FEMA cuts could hurt an already fragile disaster response in California
Add Axios as your preferred source to
see more of our stories on Google.

California, which some risk assessments cite as the worst state for climate disasters, could face greater financial burdens in a world with less federal relief assistance, a new analysis finds.
Why it matters: President Trump earlier this year floated "fundamentally overhauling or reforming" FEMA, or "maybe getting rid" of it entirely — fueling concerns that U.S. disaster relief could be thrown into chaos even as California continues to grapple with its home insurance crisis.
Driving the news: Trump is reportedly mulling an executive order empowering state and local governments to handle disaster readiness and relief, and he has already created a "FEMA review council."
- FEMA and other federal agencies, including the Department of Housing and Urban Development (HUD), already funnel billions of dollars to individuals and communities affected by disasters, ranging from building and infrastructure assistance to financial and direct services for households.
- It's unclear how or whether Trump's order could change that.
- Part of FEMA's utility is also overseeing people, including relief experts who can be dispatched to states as needed after disaster strikes.
By the numbers: Certain states would be hit especially hard by reductions in federal relief funding, per a new analysis from the Carnegie Disaster Dollar Database.

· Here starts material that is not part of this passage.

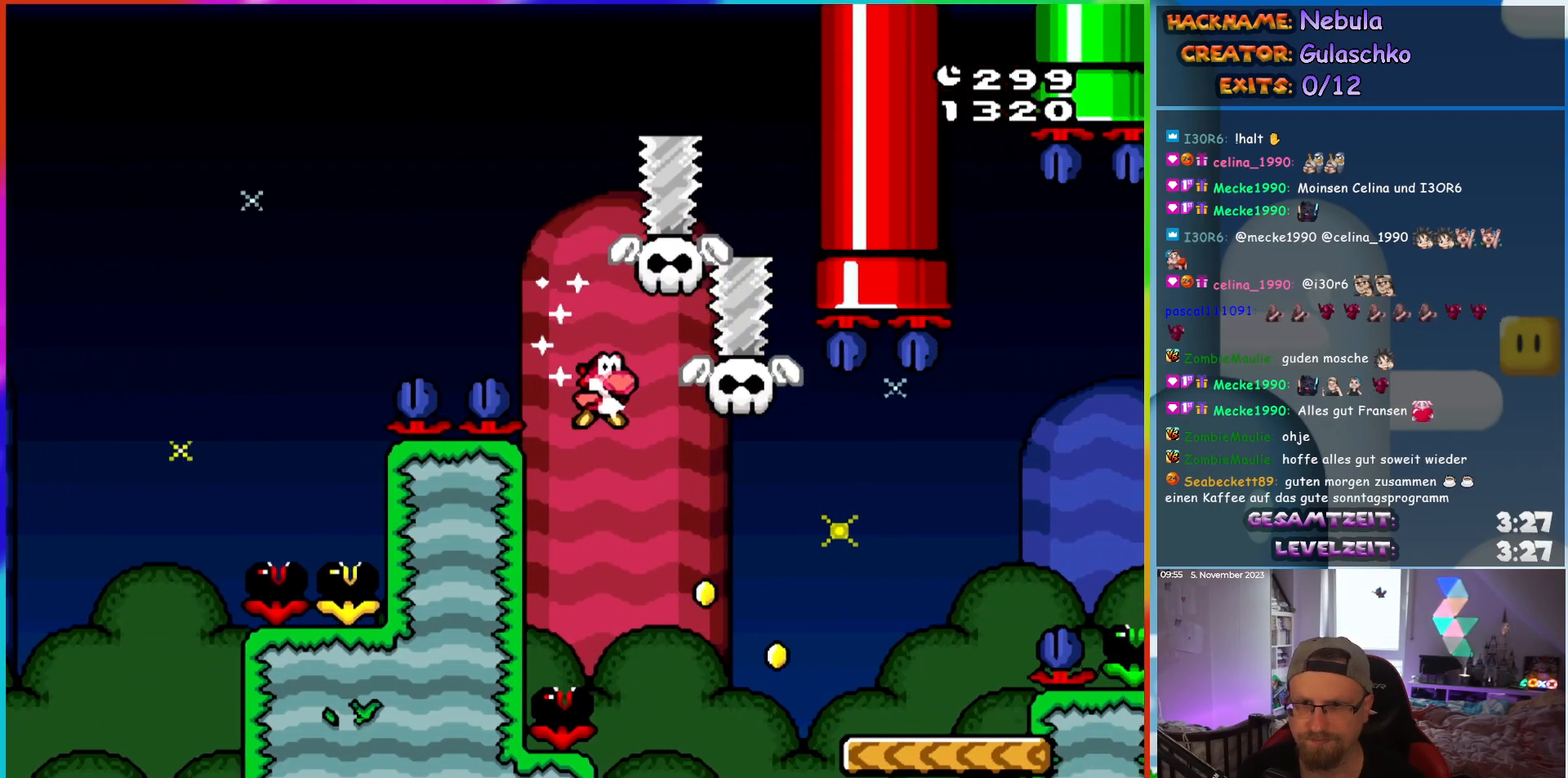
{"dt_ms": 500, "buttons": ["DPAD_RIGHT"], "events": []}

- California received an average of about $639 million annually in FEMA and HUD relief funding from 2015 to 2024, covering 24 disasters.
- That's equal to 0.23% of the state's approximately $274 billion in overall spending in fiscal year 2023.
What they're saying: "Up to now, when there is a disaster, the government responds. They clean up the debris, they rebuild the schools, they run shelters, they clean the drinking water," says Sarah Labowitz of the Carnegie Endowment for International Peace, who led this analysis.
- "All of that is supported by a federal disaster relief ecosystem that spreads the risk around the country, spreads the costs around the country. And if we stop spreading the costs around the country, then it's going to fall on states, and it's going to fall on states really unevenly."
Zoom in: San Francisco officials have warned that with climate disasters expected to multiply in intensity and frequency, federal resources at any given point will be even more scarce.
- "I think it would be impossible for any jurisdiction, city or county, to be able to have the amount of resources you would need," Mary Ellen Carroll, executive director of the San Francisco Department of Emergency Management, told Axios while referring to the Los Angeles fires.
- "Such a circumstance would be beyond what any municipal budget could handle," Carroll noted. "We have to plan ... to a level that takes into account as much risk as possible. But to have that level of resource for every emergency at the worst case is just impossible."
Threat level: The Bay Area is already estimated to lose $4.6 billion to climate and weather events this year, according to homeowners insurance resource ClaimGuide's risk assessment. That covers impacts on buildings, people and agriculture.
- Several counties also made ClaimGuide's list of top 50 least-prepared places, including San Francisco.
Yes, but: The Trump administration is already using disaster relief as leverage to extract political concessions.
- Trump previously threatened to withhold fire rescue aid if Gov. Gavin Newsom doesn't back his policies.
- HUD Secretary Scott Turner also recently blasted Asheville, North Carolina's draft proposal for Hurricane Helene relief, which included language about prioritizing assistance for minority- and women-owned businesses.
- Meanwhile, Newsom's request for $40 billion in federal funding to deal with fallout from January's climate-fueled fires remains in limbo as Congress moves to avert a government shutdown.
The big picture: Concern over potential FEMA cuts comes as insurance companies continue to remain apprehensive about risk exposure in California.
- Since 2022, seven of the 12 largest insurers have reduced or restricted coverage in the state.
- As a result, the average homeowner had to dip into their pocket to help cover the cost of January's wildfires.